Is the quality of your sessions what it should be?  If not, learn how to slow down and get more intimacy from the sessions.  Do you regard the time as so much physical activity?  Focus more on the social aspects, the conversation, gazing at each others eyes.  Do not focus on how many times you can get off. Dine out together. To the extent you have sexual contact, make a point to build very slowly.  Have a lot of foreplay, learn to give massage, explore, take bubble baths together.

I find that since doing this, I am much more satisfied and seek sex less often.  At one time I saw providers 2 to 3 times a week.  Now I am down to once a week, or every other week.

I have found that Tantric goddesses are very good at teaching these kinds of skills.

happyhooked3487 reads

Addiction is addiction is addiction, that is what I have learned. I can easily trade one addiction for another, do it constantly. I would suggest, if you are serious, seeking out a 12-step program in conjunction with consultation with a professional. Remember the addiction is just a symptom of the underlying problem. A professional with the help of a support group will help solve the problem but it is up to you. Good luck and if you want help it is out there but you have to seek it. Nobody is going to knock on your door and save you from yourself. So, the question becomes, what do you really want? That is always the question I eventually have to ask myself. LIke I said good luck.

nameless lady3186 reads

As part of some medical training I once went to some AA and Narcotics Anonymous classes. During the breaks I noticed 98% of the attendees were smoking, sometimes chain-smoking.

The director told me they encourage smokers to continue smoking, and maybe even suggest non-smokers take it up as they try to kick drugs or alcohol.

As a medical (non-smoking) professional, I was at first appalled at his remarks, but then realized it made sense. Since it's so difficult for humans to stop drugs or alcohol cold-turkey, it's helpful if they can at least fall back on another addiction--one that doesn't affect their work or personal lives. Then, later, they can work on the smoking issue.

BTW, the 12 step programs and regular support meetings seem to be much more helpful than quitting your addiction alone (whether that be sex addiction or alcohol).

Good luck to the poster with his addiction.

I'd rather stay with the hobbying, thank you.  It's only a little more expensive and it doesn't stain your teeth quite as much.

When you want things to be different you will make the changes you need. Or you wont.  But there is help when you want it.

Go to several SA meetings and see what you think.
Get yourself a therapist trained in SA.
Google 'sexual addiction', 'treatment', and 'what is'

Take the challenge: try one of the several online tests:
http://www.sexaddictionhelp.com/test.html
http://www.sa.org/test.php

 -- DH

jack-in-the-crack1603 reads

much more serious problems, ie, no sex drive.

It's alright, these guys are the only people in the world who work for free, so they'd never freak a person over nothing.

Sheesh.  If you can't figure out when you have a problem, nobody else is gonna do it for you.

AnyOneNormalAnymore2415 reads

I had the same problem until I realized that I have other things that are more important.

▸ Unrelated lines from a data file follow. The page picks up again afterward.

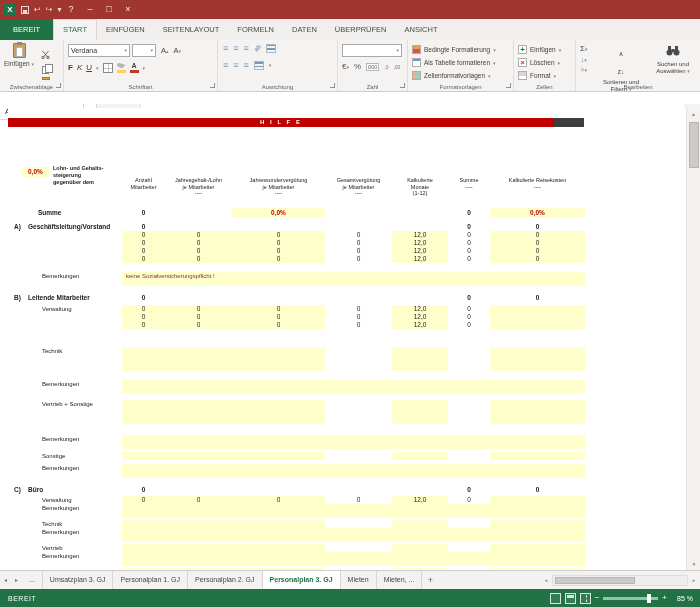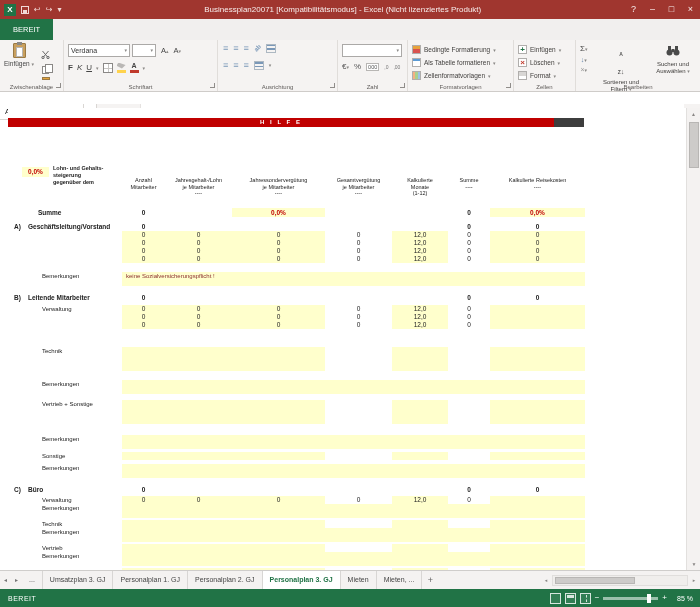--- a/index.html
+++ b/index.html
@@ -147,7 +147,6 @@
     <span class="qat-glyph">↪</span>
     <span class="qat-glyph">▾</span>
   </div>
-  <div class="title">Businessplan20071  [Kompatibilitätsmodus] -  Excel (Nicht lizenziertes Produkt)</div>
   <div class="winbtns">
     <span>?</span>
     <span>–</span>

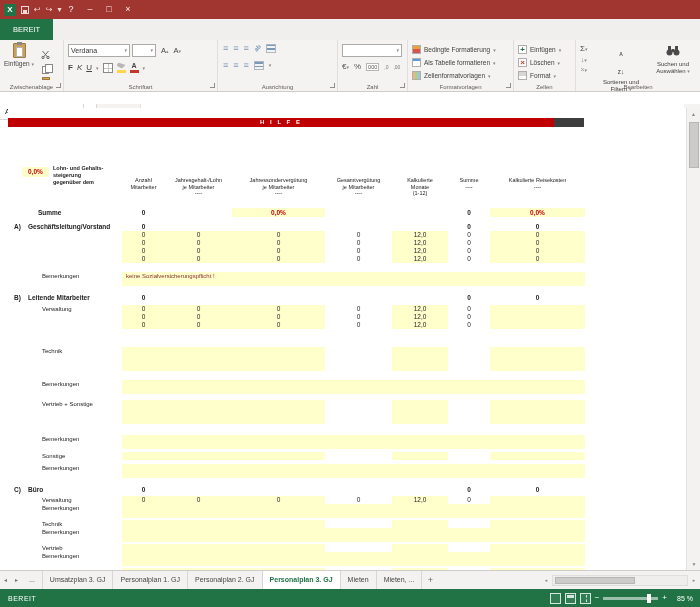--- a/index.html
+++ b/index.html
@@ -157,6 +157,15 @@
 
 <div class="rtabs">
   <div class="file-tab">BEREIT</div>
+  <div id="ribbon-tabs-list" style="display:flex">
+      <div class="r-tab active">START</div>
+      <div class="r-tab">EINFÜGEN</div>
+      <div class="r-tab">SEITENLAYOUT</div>
+      <div class="r-tab">FORMELN</div>
+      <div class="r-tab">DATEN</div>
+      <div class="r-tab">ÜBERPRÜFEN</div>
+      <div class="r-tab">ANSICHT</div>
+    </div>
 </div>
 
 <div class="ribbon">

Pay yourself, take the money out of your checking account and invest on a regular basis. Have a budget for the hobby. It is very easy to spend 3K/month like I have done. Limit your visits to 1 or 2 sesions a month.

This weekend I went camping. As I was sleeping in the tent I was dreaming about being with a provider, lol.

I must admit it is fun trying to find something new. The other thing that has helped out a lot is not to hobby when the wife is not on her period.




I do the same thing and collect up providers on a shopping list. I will only use a new one if a favorite is not available.

Establish some rules. If a providers period comes on during a session don't see her again. If a provider shows up late find another provider. Some providers are known to always be late. If you find out a provider is using drugs see another provider. If a provider is a drama queen see another provider. If you always have to see a provider during normal work day hours find another provider.


-- Modified on 10/30/2005 4:59:10 PM

Seriously -- you sound perfectly normal to me.